1-s2.0-S0091305713002219-gr2

Une équipe de biologiste de l’Université d’Adélaïde a procédé à une revue de l’ensemble des articles scientifiques qui liaient l’oxytocine et l’usage de drogues ou d’alcool. Il en ressort une idée révolutionnaire à l’examen de la recherche mondiale sur l’oxytocine, aussi connue sous le nom d’«hormone de l’amour» ou de «drogue de liaison » en raison de son rôle important dans l’amélioration des interactions sociales, du comportement maternel et du partenariat en général. Il ressort de cette étude que la prédisposition dont il est question dépend d’un certain nombre de facteurs existant avant la fin de la gestation, entre le huitième et le neuvième mois, et la première enfance c’est-à-dire jusqu’à l’âge de cinq ans quand le système de l’oxytocine est définitivement mis en place. Les perturbations du système qui conduira ensuite à une plus forte addiction aux drogues peuvent être d’origines variées mais le plus souvent on retrouve des situations de stress ou de souffrance du nouveau-né qui vont finalement influer sur le comportement de l’adolescent et de l’adulte. L’une des observations assez intrigantes est l’effet différent des drogues sur le genre (puisqu’on parle de cette théorie) en d’autre termes le sexe. Et ce n’est pas difficile à comprendre puisque la femme produit des quantités significatives d’oxytocine lors du cycle menstruel par le corps jaune qui entoure l’ovocyte lors de l’ovulation alors que l’homme se contente d’une sécrétion discrète par les testicules, en dehors naturellement de l’hypophyse. Or en ce qui concerne l’usage de drogue, la femme a un comportement plutôt modéré si on le compare à celui de l’homme mais elle devient beaucoup plus rapidement dépendante car l’usage de drogues perturbe plus profondément son système oxytocine et altère donc plus profondément par voie de conséquence la boucle récompense-plaisir (dopamine reward system dans la figure) et c’est cette observation, parmi bien d’autres, qui a conduit les biologistes australiens à formuler cette synthèse des effets de l’oxytocine qui n’apporte fondamentalement rien de nouveau mais facilite tout de même la compréhension de la chimie de notre organisme dont tout le reste dépend. Dans la figure, HPA est l’axe hypothalamus-hypophyse-surrénales et cet ensemble interagit également avec le système sérotonine et le système dopamine mais il s’agissait dans cet article de faire surtout ressortir les effets de l’oxytocine.

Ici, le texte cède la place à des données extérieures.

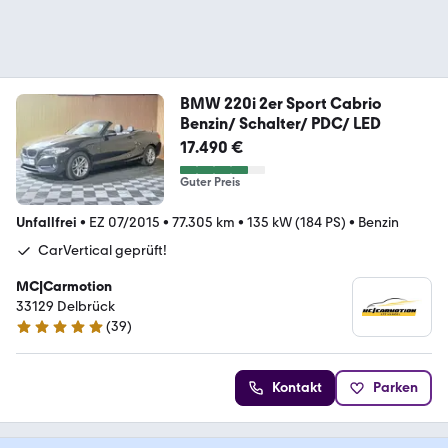
BMW 220i 2er Sport Cabrio
Benzin/ Schalter/ PDC/ LED
17.490 €
Guter Preis
Unfallfrei
•
EZ 07/2015
•
77.305 km
•
135 kW (184 PS)
•
Benzin
CarVertical geprüft!
MC|Carmotion
33129 Delbrück
(
39
)
5 Sterne
Kontakt
Parken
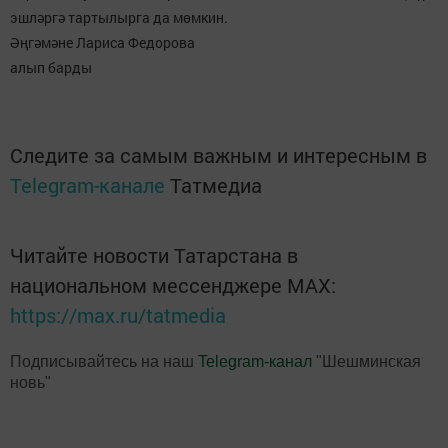
эшләргә тартылырга да мөмкин.
Әңгәмәне Лариса Федорова
алып барды
Следите за самым важным и интересным в
Telegram-канале
Татмедиа
Читайте новости Татарстана в
национальном мессенджере MАХ:
https://max.ru/tatmedia
Подписывайтесь на наш
Telegram-канал
"Шешминская
новь"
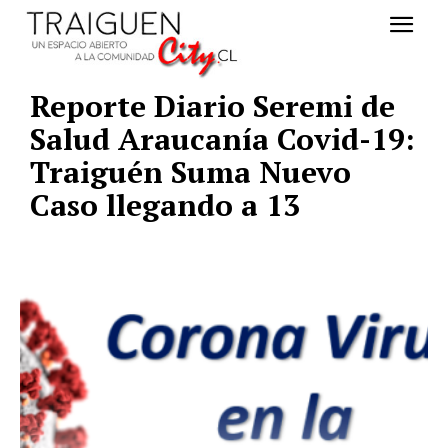
Reporte Diario Seremi de
Salud Araucanía Covid-19:
Traiguén Suma Nuevo
Caso llegando a 13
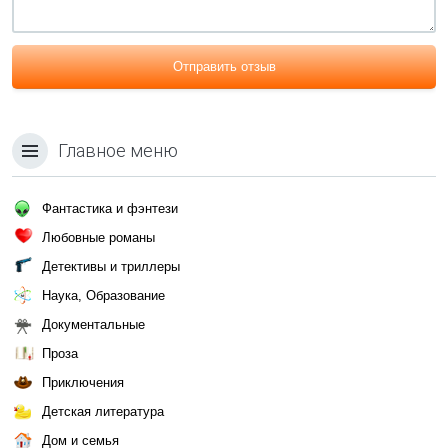
Отправить отзыв
Главное меню
Фантастика и фэнтези
Любовные романы
Детективы и триллеры
Наука, Образование
Документальные
Проза
Приключения
Детская литература
Дом и семья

En conclusion de cette étude il ressort qu’il faut prendre un soin particulier de l’enfant quelques semaines avant la naissance, la mère devant s’abstenir de toute drogues psychotropes ou d’alcool voire de cigarettes, mais ces soins apportés à l’enfant ne doivent pas non plus l’exposer à trop de stress de toutes sortes jusqu’à la mise en place définitive du système de l’oxytocine vers l’âge de cinq ans environ.